[Texto extraído]:
^^^^

John Ford patentó la imaginería del western crepuscular en Un tiro en la noche, desmontando la concepción heroica y granítica del pistolero del viejo oeste. Después del holocausto y en pleno apogeo de la paranoia bipolar, la poesía del cine renunciaba a imprimir las leyendas de la mitología clásica, exponiendo el fin de una era de relatos modernos. Antes Billy Wilder se despidió de la fantasía del primer Hollywood dorado en la recreación funeral de la decadencia de Gloria Swanson, Erich von Stroheim y Buster Keaton.
En la meca, tras la caída de la bomba, desfilaban estrellas zombies por la alfombra oscura de Sunset Boulevard. Más tarde, el Oscar reconoce el fin de su andamiaje arquetipal y estético, al conceder el premio de la academia a Midnight Cowboy, una de las cumbres de la década en el perfil alterado de las narrativas canónicas.
Los setenta asumen la épica del desencanto, desde el Marlon terminal de El Padrino hasta el Brando suicida de Apocalipsis Now. El horror era un tremendo negocio para una fábrica ya no de sueños americanos sino de pesadillas y tragedias dantescas.
Los ochenta y noventa amplían el espectro en la destrucción cínica del aparato de entretenimiento. Monstruos, marcianos, mutantes y terminators vienen a romperlo todo, anticipando la pornografía hiperreal y catódica del terrorismo del milenio. En paralelo, Clint Eastwood volvía al ruedo con una serie de metáforas del mundo en declive.
Al caer las dos torres, el planeta vivió horas de conmoción y shock, buscando alguna explicación en el bucle de unas torres demolidas. Ahí terminaron algunos cimientos de la civilización. La mediática no sabía cómo responder. La industria tampoco. Pero existía un club secreto con un plan y millones de fanáticos. Ellos formaron uno de los equipos extremos del siglo XXI. Una nueva generación de superhéroes había nacido para contrarrestar los efectos psicológicos de Al Qaeda. De Peter Parker en adelante, Marvel y DC se ocuparon de curar los traumas de millones de espectadores superados por el miedo al próximo ataque de Bin Laden, al siguiente tiroteo, a la última matanza sin sentido.
Crecimos en la certeza de conseguir salvación y redención, como prole, frente al espectáculo de los Vengadores, los cruzados de nuestra religión cinéfila. En cuestión de una década, la tendencia maduró a la velocidad de los éxitos de taquilla y crítica. Por consiguiente, el crepúsculo alcanzó a los héroes de nuestra historia contemporánea. Vamos a verlos desfallecer y resucitar en las próximas líneas.

^^^^

[Lista de tareas]:
**a)** Reproduzca el fragmento del texto sobre el cine de Hollywood que va desde "Los setenta asumen" hasta "mundo en declive.", ambos incluidos.
**b)** Según el texto sobre el cine de Hollywood, ¿qué seres "vienen a romperlo todo" en los ochenta y noventa? Enumérelos todos.
No es necesario consultar el listado.

[Sección de datos]:
^^^^

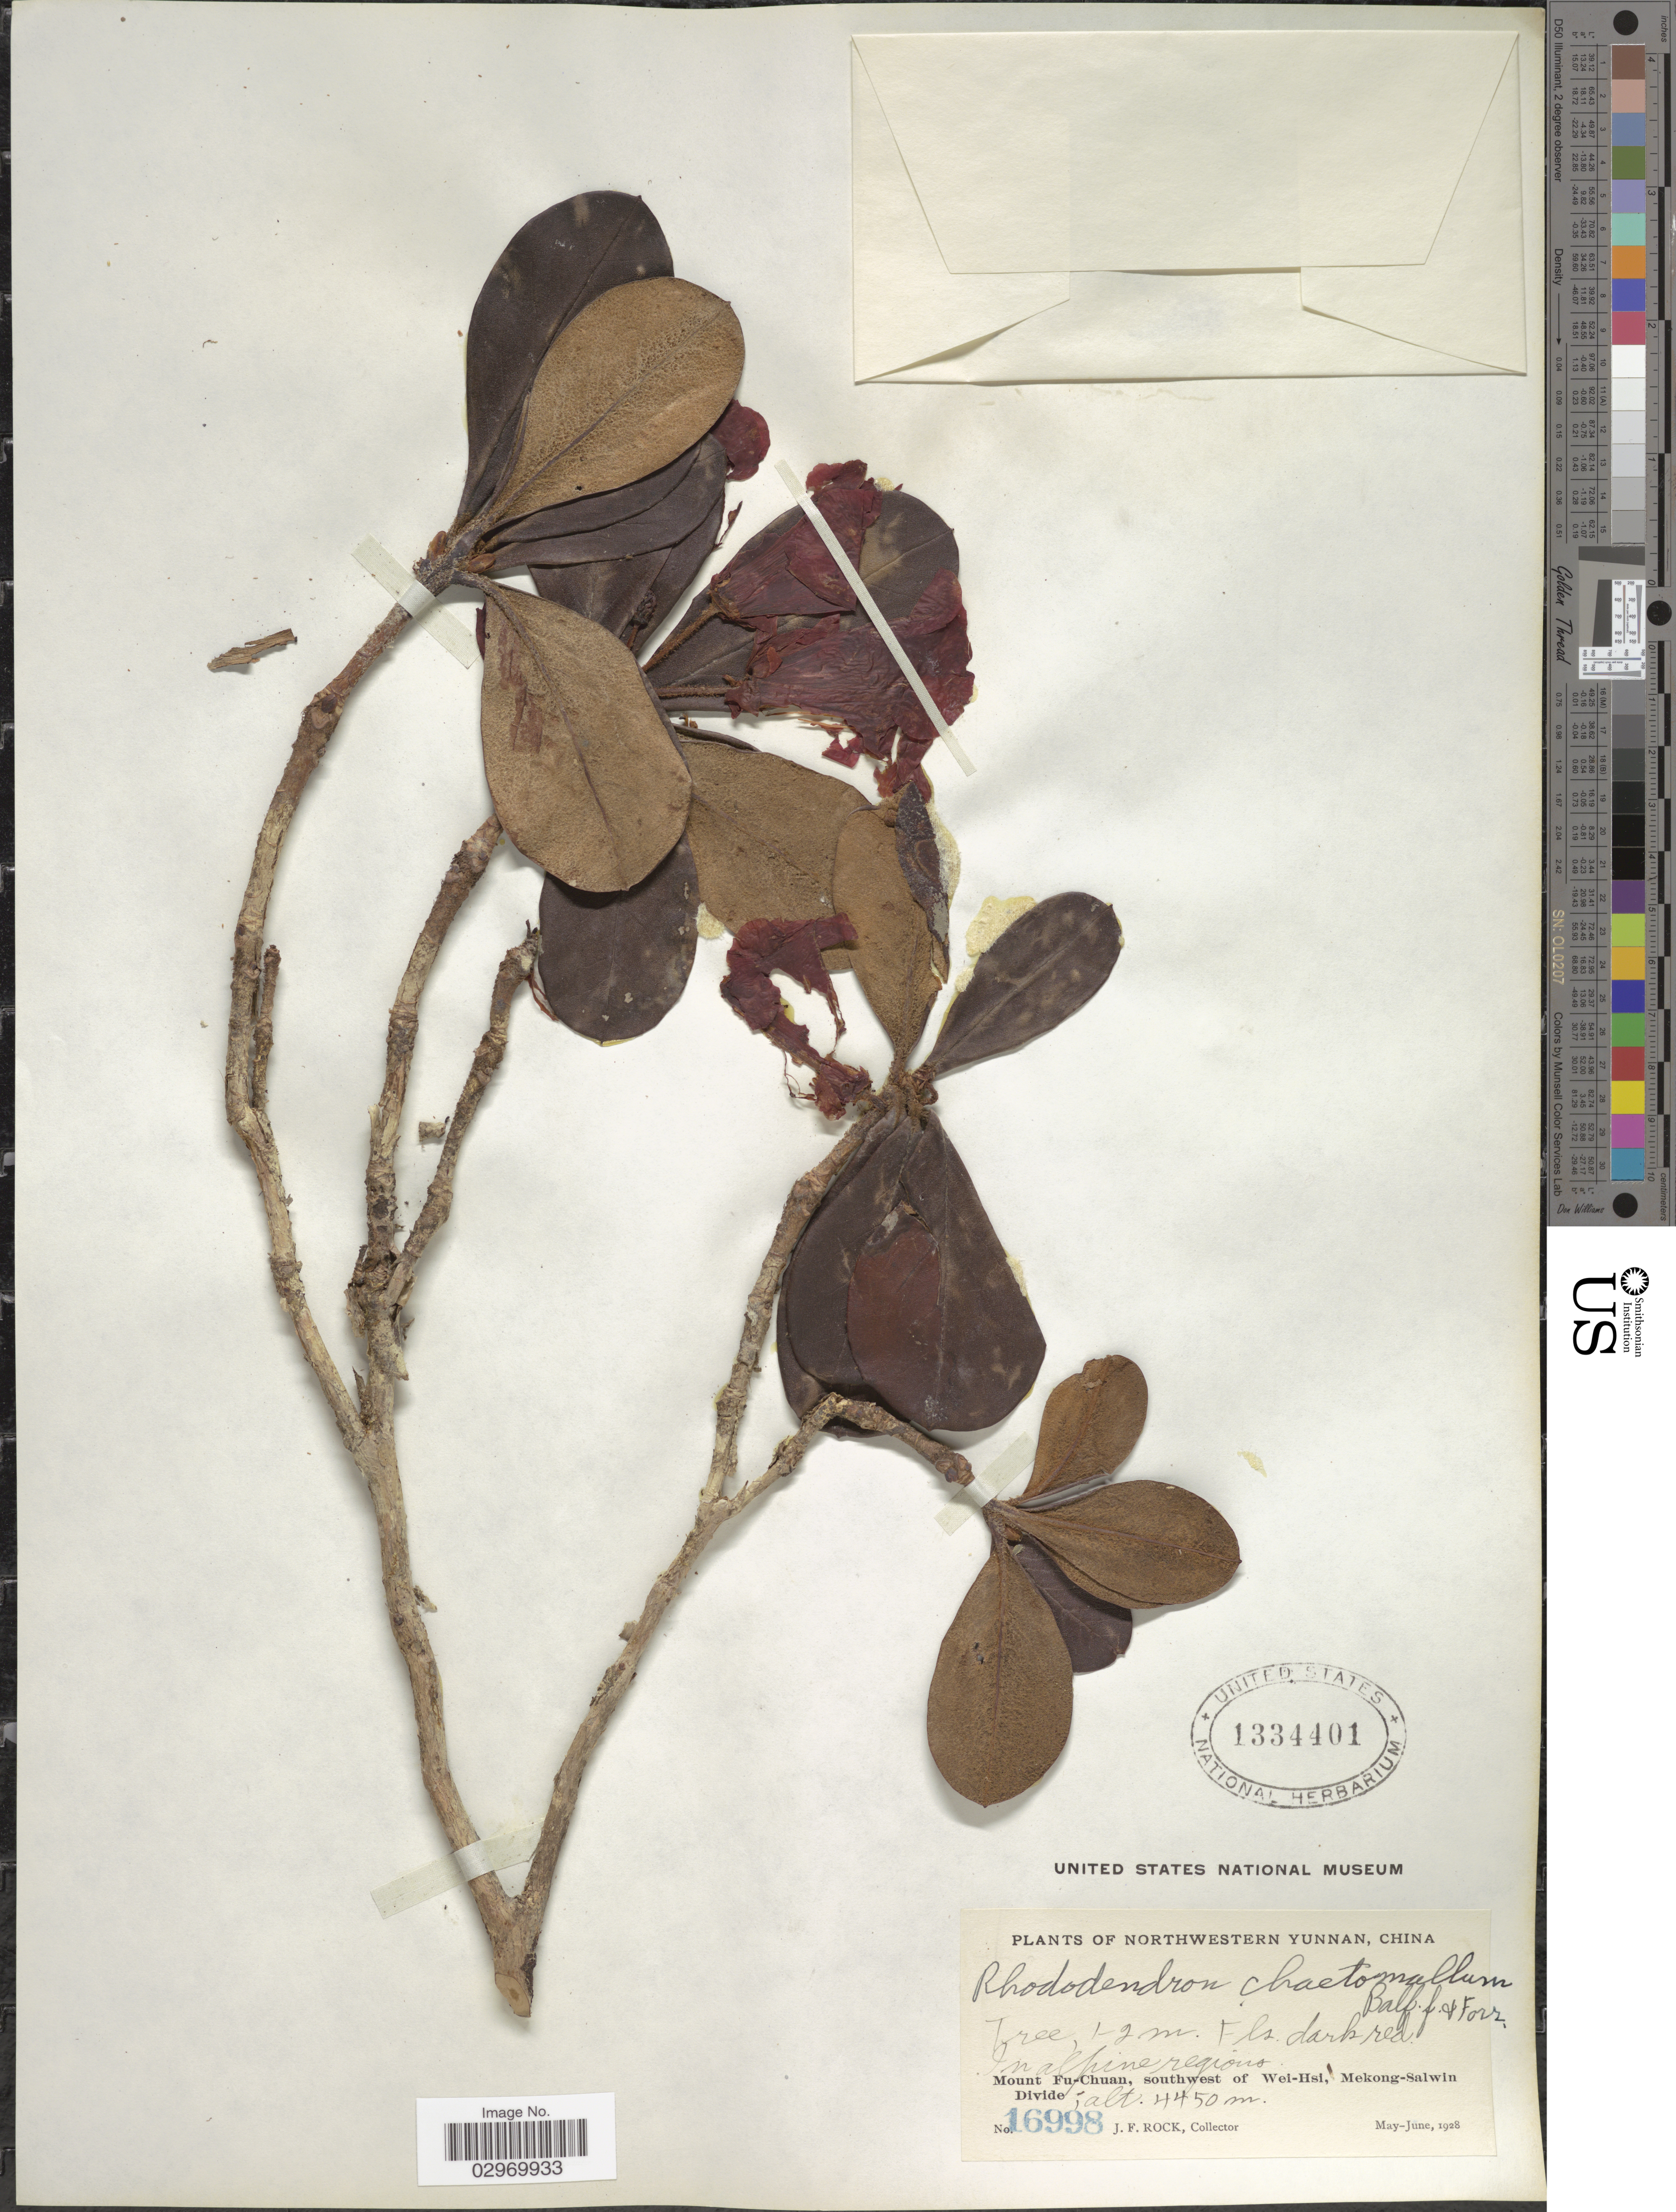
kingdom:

^^^^

[Problemas resueltos]:
**a)**
Los setenta asumen la épica del desencanto, desde el Marlon terminal de El Padrino hasta el Brando suicida de Apocalipsis Now. El horror era un tremendo negocio para una fábrica ya no de sueños americanos sino de pesadillas y tragedias dantescas.
Los ochenta y noventa amplían el espectro en la destrucción cínica del aparato de entretenimiento. Monstruos, marcianos, mutantes y terminators vienen a romperlo todo, anticipando la pornografía hiperreal y catódica del terrorismo del milenio. En paralelo, Clint Eastwood volvía al ruedo con una serie de metáforas del mundo en declive.

**b)** Monstruos, marcianos, mutantes y terminators.